Install only if you are comfortable letting the agent access your LinkedIn account. Avoid copying the li_at cookie unless absolutely necessary, use an isolated browser profile where possible, explicitly approve every message or connection action, and sign out or clear the session when finished.
Findings (3)
Artifact-based informational review of SKILL.md, metadata, install specs, static scan signals, and capability signals. ClawScan does not execute the skill or run runtime probes.
If mishandled, the cookie could allow reading or acting as the user on LinkedIn, including messages and network actions.
`li_at` is a LinkedIn session cookie that can authenticate account access. The artifact does not define where it is stored, how long it is retained, what API requests are allowed, or how the user can revoke/clean it up.

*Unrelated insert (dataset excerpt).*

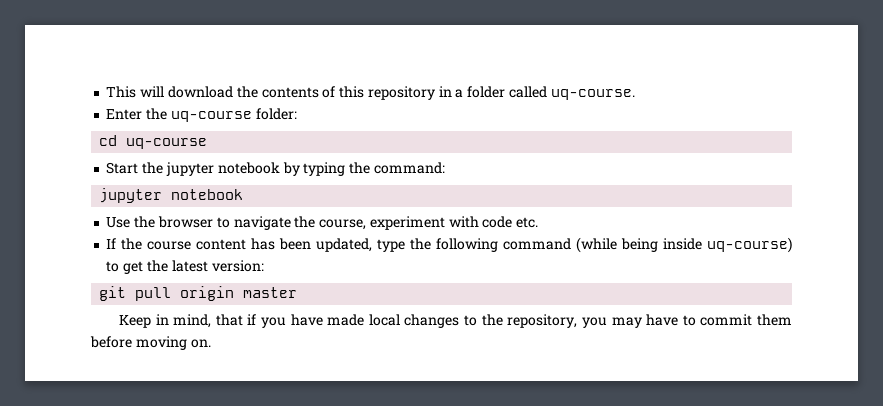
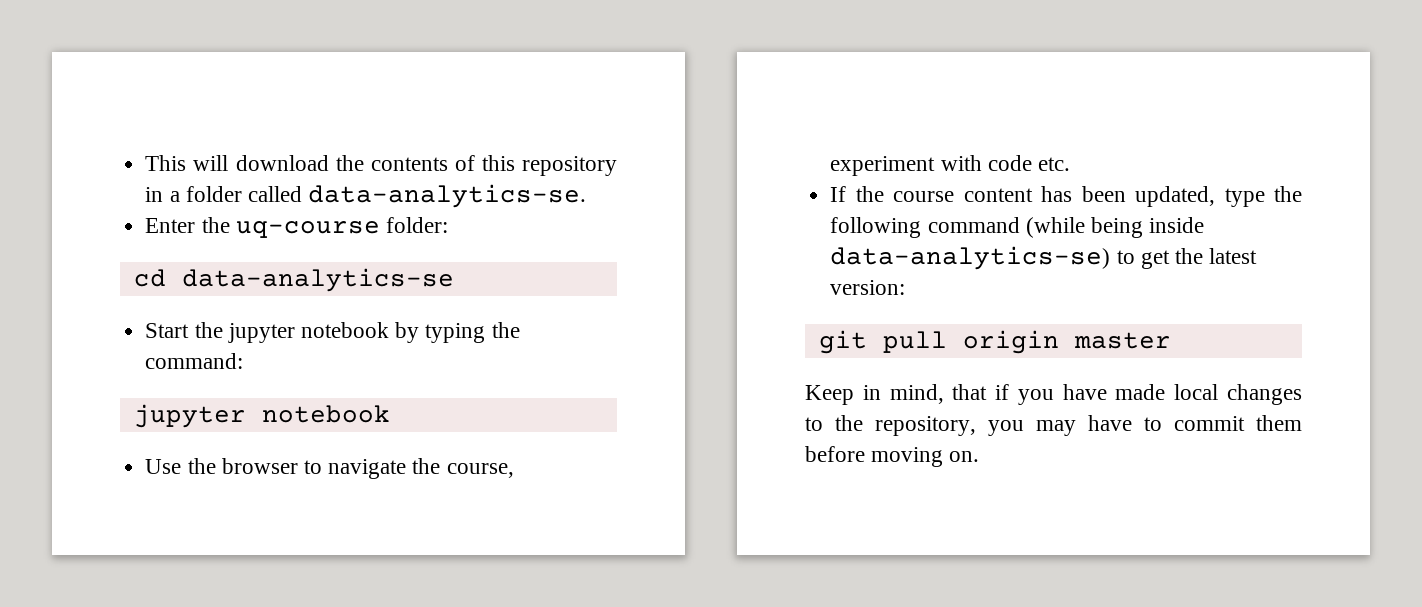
[550,89,635,100] uq-course. -> [308,184,587,208] data-analytics-se.
[126,138,208,149] uq-course -> [181,268,454,292] data-analytics-se
[707,237,792,253] uq-course) -> [830,246,1111,270] data-analytics-se)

extract the `li_at` cookie from browser ... Copy `li_at` value ... Store securely for API requests
Prefer the browser-based workflow over copying cookies. If cookies are used, require explicit user consent, store them only in a defined secure location, limit use to the requested task, and provide deletion/revocation guidance.
A mistaken or insufficiently reviewed action could send unwanted messages or connection requests from the user's LinkedIn account.
The skill can drive LinkedIn UI actions that send messages or connection requests from the user's account. The instructions do require confirmation, so this is purpose-aligned but still high-impact.
Send Message (confirm with user first!) ... Use `browser action=act` with click/type actions ... Never accept/send connection requests without confirmation
Only use this skill interactively, review recipients and message text before approval, and avoid bulk or rapid automation.
LinkedIn may remain accessible to the agent after the initial task unless the user signs out or clears the browser profile/session.
The skill discloses persistent browser login state, which is common for browser automation but means future invocations may still have access to the LinkedIn account.
Log in manually (one-time setup) ... Session persists for future use
Use an isolated browser profile when possible and clear the session when you no longer want the agent to access LinkedIn.